• [YOUR OBJECTIVE] Reproduce the bug-report discussion about the gnome-initial-setup session failing to start, word for word and in full.

• [SELECTED EXCERPT]

· · ·

So I've filed https://bugzilla.redhat.com/show_bug.cgi?id=1434154 downstream for what seems to be a case of this to which the gnome-initial-setup session is peculiarly vulnerable. Basically it seems like the g-i-s session almost *always* fails to start properly in a way that looks a lot like this bug - multiple "Unrecoverable failure in required component" / "failed to register before timeout" errors. This is the specific case Jeremy is also encountering.
This is really bad. Jeremy, could you try getting a backtrace with gdb to show where gnome-settings-daemon is stuck when it deadlocks?
Michael, could you give me specific instructions about how to do that?
Ctrl+Alt+F3 to get to a virtual terminal $ sudo gdb -p `pidof gnome-settings-daemon` (gdb) set logging on (gdb) thread apply all bt full (If there are two gnome-settings-daemon instances at the point of the hang, you'll need to find its pid manually using top or something.)
I'll see if I can get a trace from the Fedora case in a bit, but I'm also working on a FreeIPA blocker so my attention is kinda divided :/
(In reply to Michael Catanzaro from comment #70) > Ctrl+Alt+F3 to get to a virtual terminal > > $ sudo gdb -p `pidof gnome-settings-daemon` > (gdb) set logging on > (gdb) thread apply all bt full > > (If there are two gnome-settings-daemon instances at the point of the hang, > you'll need to find its pid manually using top or something.) 1) There's no gnome-settings-daemon binary anymore 2) There's likely going to be at least 2 sets of gsd-* binaries, for gdm and the g-i-s setup. Anyway, unfixable without backtraces of those hangs.
Well, you can get the backtraces *yourself*, you know. We've given enough information about how to reproduce the bug: you take a recent Fedora 26 Workstation image, run an install without creating a user, and boot the installed system. That's it. That's all the work you have to do. Everyone who's tried that so far has run straight into the bug.

· · ·

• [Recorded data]

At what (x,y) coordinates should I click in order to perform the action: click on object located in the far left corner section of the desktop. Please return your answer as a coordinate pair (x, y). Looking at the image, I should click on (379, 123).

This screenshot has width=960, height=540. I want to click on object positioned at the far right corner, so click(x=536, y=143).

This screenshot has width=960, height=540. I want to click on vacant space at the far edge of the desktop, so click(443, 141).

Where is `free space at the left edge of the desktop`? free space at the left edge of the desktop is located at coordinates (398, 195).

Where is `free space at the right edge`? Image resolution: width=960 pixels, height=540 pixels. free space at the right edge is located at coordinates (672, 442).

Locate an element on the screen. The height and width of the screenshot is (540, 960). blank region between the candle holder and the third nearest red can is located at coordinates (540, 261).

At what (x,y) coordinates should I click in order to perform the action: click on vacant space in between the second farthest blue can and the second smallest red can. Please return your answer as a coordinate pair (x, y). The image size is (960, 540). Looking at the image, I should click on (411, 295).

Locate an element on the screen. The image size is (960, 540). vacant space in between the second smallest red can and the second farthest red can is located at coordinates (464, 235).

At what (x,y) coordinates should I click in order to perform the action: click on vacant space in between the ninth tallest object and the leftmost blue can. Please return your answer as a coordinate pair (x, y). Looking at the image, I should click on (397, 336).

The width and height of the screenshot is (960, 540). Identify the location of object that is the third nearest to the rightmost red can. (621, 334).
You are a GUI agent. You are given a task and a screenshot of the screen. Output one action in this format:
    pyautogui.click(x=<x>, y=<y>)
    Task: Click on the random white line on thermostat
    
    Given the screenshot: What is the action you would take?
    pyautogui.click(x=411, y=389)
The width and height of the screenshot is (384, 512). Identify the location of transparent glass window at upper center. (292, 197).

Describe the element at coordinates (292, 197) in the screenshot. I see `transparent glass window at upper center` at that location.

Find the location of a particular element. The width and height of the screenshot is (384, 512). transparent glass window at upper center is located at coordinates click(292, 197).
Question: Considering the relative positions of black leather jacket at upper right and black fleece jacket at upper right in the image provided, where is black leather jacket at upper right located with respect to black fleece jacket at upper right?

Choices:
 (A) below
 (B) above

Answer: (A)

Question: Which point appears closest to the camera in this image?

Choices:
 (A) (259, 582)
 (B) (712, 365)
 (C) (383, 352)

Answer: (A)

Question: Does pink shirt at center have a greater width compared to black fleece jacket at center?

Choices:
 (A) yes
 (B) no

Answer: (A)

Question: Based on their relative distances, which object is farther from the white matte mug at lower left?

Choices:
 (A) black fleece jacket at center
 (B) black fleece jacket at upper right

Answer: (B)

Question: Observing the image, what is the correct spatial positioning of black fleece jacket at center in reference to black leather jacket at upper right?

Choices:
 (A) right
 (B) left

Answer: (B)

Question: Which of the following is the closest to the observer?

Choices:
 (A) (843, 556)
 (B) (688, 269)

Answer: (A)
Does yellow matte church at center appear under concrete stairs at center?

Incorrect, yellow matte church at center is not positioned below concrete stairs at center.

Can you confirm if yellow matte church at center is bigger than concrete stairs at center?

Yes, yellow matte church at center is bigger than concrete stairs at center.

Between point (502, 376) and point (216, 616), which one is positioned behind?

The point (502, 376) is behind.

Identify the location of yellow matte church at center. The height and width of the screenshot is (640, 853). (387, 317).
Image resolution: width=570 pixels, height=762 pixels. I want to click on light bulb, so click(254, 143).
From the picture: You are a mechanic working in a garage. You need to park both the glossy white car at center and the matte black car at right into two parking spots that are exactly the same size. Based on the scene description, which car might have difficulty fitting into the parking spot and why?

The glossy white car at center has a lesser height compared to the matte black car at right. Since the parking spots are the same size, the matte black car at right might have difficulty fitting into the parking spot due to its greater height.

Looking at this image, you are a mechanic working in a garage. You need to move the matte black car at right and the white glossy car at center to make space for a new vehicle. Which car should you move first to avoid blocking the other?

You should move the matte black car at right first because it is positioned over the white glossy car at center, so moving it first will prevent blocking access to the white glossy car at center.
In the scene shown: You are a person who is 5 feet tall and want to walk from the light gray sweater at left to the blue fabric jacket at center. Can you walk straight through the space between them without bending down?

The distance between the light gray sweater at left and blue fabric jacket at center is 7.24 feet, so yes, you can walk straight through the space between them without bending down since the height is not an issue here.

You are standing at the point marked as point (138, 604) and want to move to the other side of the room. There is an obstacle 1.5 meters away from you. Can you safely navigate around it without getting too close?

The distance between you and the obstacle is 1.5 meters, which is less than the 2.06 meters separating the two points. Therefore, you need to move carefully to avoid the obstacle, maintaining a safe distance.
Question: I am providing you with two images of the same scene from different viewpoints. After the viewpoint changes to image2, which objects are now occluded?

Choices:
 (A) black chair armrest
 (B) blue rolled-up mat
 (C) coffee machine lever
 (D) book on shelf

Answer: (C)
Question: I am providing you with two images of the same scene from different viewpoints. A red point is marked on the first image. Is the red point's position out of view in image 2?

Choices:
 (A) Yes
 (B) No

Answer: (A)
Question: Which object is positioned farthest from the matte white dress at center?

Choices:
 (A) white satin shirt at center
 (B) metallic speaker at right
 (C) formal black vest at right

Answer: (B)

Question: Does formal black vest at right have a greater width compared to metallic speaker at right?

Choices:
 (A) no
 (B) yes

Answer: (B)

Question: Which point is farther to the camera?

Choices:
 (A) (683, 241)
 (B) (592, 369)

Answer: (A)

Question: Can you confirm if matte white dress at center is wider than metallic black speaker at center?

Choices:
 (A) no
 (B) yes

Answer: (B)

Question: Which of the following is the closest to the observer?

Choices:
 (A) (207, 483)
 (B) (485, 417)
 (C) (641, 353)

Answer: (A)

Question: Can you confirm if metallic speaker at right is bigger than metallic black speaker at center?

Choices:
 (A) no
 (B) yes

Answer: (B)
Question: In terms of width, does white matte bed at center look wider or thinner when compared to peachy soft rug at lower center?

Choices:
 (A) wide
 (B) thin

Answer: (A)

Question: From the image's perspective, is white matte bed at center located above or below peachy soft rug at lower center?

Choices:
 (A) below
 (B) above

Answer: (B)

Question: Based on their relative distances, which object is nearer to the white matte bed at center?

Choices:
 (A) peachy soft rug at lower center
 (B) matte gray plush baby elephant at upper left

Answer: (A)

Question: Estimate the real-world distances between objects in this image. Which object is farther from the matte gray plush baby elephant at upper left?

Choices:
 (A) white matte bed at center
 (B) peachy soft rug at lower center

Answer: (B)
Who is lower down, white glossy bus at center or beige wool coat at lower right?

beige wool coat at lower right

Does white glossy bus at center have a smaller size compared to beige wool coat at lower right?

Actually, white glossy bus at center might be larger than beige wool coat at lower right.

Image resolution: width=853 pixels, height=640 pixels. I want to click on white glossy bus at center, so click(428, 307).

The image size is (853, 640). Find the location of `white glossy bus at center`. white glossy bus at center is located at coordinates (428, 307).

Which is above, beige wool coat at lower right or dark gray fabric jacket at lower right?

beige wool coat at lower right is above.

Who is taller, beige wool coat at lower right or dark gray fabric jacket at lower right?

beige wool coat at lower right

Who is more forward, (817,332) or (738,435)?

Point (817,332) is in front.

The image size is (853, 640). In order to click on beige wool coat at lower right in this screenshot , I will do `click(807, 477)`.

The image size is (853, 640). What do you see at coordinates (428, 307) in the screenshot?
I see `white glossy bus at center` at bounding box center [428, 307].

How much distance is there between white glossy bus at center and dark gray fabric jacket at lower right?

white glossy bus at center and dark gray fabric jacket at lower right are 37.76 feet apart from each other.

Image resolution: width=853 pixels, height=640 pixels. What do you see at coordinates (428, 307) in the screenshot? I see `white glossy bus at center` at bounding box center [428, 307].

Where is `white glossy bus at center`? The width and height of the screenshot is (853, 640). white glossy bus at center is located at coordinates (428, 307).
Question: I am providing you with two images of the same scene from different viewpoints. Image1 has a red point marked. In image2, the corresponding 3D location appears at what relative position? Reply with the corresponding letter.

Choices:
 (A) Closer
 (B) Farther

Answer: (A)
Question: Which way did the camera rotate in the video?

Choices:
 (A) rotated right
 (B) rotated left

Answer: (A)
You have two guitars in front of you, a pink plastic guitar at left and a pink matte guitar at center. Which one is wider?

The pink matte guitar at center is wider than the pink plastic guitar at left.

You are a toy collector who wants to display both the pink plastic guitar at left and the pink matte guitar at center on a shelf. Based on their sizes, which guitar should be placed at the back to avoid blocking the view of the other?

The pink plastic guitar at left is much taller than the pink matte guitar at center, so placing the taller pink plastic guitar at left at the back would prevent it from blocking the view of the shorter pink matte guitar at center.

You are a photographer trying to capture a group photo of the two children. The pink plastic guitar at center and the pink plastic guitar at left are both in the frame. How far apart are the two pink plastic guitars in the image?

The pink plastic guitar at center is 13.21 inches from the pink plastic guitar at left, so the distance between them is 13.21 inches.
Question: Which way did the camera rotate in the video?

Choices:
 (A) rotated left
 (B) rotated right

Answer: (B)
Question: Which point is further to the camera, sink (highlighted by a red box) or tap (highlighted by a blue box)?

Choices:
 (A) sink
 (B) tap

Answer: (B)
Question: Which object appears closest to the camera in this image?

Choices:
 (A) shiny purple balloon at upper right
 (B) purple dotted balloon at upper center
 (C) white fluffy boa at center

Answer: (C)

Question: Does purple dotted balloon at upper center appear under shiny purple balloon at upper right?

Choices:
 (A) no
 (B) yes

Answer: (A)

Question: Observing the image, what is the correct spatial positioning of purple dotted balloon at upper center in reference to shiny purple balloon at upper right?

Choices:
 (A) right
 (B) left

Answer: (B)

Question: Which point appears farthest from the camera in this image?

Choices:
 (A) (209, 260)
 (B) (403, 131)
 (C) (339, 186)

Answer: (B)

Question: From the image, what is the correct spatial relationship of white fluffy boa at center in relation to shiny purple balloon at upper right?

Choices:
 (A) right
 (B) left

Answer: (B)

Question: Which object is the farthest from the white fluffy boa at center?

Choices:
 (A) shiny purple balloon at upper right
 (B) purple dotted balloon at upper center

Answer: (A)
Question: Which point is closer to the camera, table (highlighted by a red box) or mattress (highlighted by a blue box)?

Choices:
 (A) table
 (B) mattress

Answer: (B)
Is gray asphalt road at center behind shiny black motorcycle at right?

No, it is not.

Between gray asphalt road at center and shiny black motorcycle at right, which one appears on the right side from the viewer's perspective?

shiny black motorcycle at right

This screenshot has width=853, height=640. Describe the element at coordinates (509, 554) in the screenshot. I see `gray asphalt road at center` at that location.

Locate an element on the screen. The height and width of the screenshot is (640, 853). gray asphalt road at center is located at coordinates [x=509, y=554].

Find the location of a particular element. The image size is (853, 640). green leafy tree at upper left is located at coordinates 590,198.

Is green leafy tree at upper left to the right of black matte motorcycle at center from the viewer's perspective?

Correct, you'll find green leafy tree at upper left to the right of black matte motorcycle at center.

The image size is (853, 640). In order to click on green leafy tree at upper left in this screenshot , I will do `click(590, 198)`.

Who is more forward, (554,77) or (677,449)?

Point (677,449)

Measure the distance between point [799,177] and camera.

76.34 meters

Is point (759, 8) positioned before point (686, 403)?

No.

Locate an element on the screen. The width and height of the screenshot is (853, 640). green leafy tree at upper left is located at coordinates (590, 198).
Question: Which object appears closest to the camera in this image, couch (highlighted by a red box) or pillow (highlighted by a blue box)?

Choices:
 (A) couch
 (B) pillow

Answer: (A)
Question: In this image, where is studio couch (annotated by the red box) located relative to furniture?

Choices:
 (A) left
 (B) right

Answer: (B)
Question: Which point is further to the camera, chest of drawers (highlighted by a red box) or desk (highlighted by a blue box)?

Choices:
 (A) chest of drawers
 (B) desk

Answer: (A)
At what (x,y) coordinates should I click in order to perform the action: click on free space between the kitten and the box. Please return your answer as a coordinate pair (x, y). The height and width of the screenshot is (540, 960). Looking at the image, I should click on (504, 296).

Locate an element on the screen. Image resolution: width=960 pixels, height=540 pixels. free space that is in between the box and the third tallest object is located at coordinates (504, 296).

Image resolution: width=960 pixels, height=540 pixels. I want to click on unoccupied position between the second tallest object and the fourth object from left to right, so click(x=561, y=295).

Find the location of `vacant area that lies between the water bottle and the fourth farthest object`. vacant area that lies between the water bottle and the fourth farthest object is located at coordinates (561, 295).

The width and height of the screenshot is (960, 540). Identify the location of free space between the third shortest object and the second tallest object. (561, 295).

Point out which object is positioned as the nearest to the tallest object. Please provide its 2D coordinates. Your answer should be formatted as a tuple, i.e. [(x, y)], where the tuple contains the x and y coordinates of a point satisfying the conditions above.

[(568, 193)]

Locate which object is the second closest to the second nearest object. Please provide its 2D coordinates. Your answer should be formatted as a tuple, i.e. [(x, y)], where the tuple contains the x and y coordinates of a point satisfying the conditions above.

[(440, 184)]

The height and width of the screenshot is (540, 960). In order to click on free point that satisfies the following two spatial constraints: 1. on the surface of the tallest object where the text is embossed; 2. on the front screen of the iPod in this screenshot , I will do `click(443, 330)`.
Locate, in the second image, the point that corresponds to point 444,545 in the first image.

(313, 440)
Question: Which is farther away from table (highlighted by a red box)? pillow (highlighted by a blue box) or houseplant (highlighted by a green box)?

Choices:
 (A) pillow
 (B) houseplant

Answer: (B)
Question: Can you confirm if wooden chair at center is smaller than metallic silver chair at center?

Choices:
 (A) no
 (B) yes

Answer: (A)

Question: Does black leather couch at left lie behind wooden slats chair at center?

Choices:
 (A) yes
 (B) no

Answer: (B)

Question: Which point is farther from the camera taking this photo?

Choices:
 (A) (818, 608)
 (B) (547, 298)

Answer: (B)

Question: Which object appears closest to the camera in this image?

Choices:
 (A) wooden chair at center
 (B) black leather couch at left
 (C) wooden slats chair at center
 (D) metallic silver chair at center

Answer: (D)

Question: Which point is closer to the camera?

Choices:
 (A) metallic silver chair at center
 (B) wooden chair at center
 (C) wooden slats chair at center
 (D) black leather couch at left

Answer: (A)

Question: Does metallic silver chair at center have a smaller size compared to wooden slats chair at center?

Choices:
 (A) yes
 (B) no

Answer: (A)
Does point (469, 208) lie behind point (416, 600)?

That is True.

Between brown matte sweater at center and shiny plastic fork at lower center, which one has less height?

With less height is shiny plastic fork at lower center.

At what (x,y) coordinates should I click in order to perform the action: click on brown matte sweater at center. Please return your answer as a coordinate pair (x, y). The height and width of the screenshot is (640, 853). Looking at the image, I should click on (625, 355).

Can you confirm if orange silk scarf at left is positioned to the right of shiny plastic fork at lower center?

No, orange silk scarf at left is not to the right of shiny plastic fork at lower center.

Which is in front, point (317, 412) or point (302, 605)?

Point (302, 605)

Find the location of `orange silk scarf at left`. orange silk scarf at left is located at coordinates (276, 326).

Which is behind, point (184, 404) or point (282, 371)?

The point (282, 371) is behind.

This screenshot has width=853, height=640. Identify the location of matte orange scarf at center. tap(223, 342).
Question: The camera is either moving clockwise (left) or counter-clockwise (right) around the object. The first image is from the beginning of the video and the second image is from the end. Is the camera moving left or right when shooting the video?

· · ·

• [TASK ANSWER]
So I've filed https://bugzilla.redhat.com/show_bug.cgi?id=1434154 downstream for what seems to be a case of this to which the gnome-initial-setup session is peculiarly vulnerable. Basically it seems like the g-i-s session almost *always* fails to start properly in a way that looks a lot like this bug - multiple "Unrecoverable failure in required component" / "failed to register before timeout" errors. This is the specific case Jeremy is also encountering.
This is really bad. Jeremy, could you try getting a backtrace with gdb to show where gnome-settings-daemon is stuck when it deadlocks?
Michael, could you give me specific instructions about how to do that?
Ctrl+Alt+F3 to get to a virtual terminal $ sudo gdb -p `pidof gnome-settings-daemon` (gdb) set logging on (gdb) thread apply all bt full (If there are two gnome-settings-daemon instances at the point of the hang, you'll need to find its pid manually using top or something.)
I'll see if I can get a trace from the Fedora case in a bit, but I'm also working on a FreeIPA blocker so my attention is kinda divided :/
(In reply to Michael Catanzaro from comment #70) > Ctrl+Alt+F3 to get to a virtual terminal > > $ sudo gdb -p `pidof gnome-settings-daemon` > (gdb) set logging on > (gdb) thread apply all bt full > > (If there are two gnome-settings-daemon instances at the point of the hang, > you'll need to find its pid manually using top or something.) 1) There's no gnome-settings-daemon binary anymore 2) There's likely going to be at least 2 sets of gsd-* binaries, for gdm and the g-i-s setup. Anyway, unfixable without backtraces of those hangs.
Well, you can get the backtraces *yourself*, you know. We've given enough information about how to reproduce the bug: you take a recent Fedora 26 Workstation image, run an install without creating a user, and boot the installed system. That's it. That's all the work you have to do. Everyone who's tried that so far has run straight into the bug.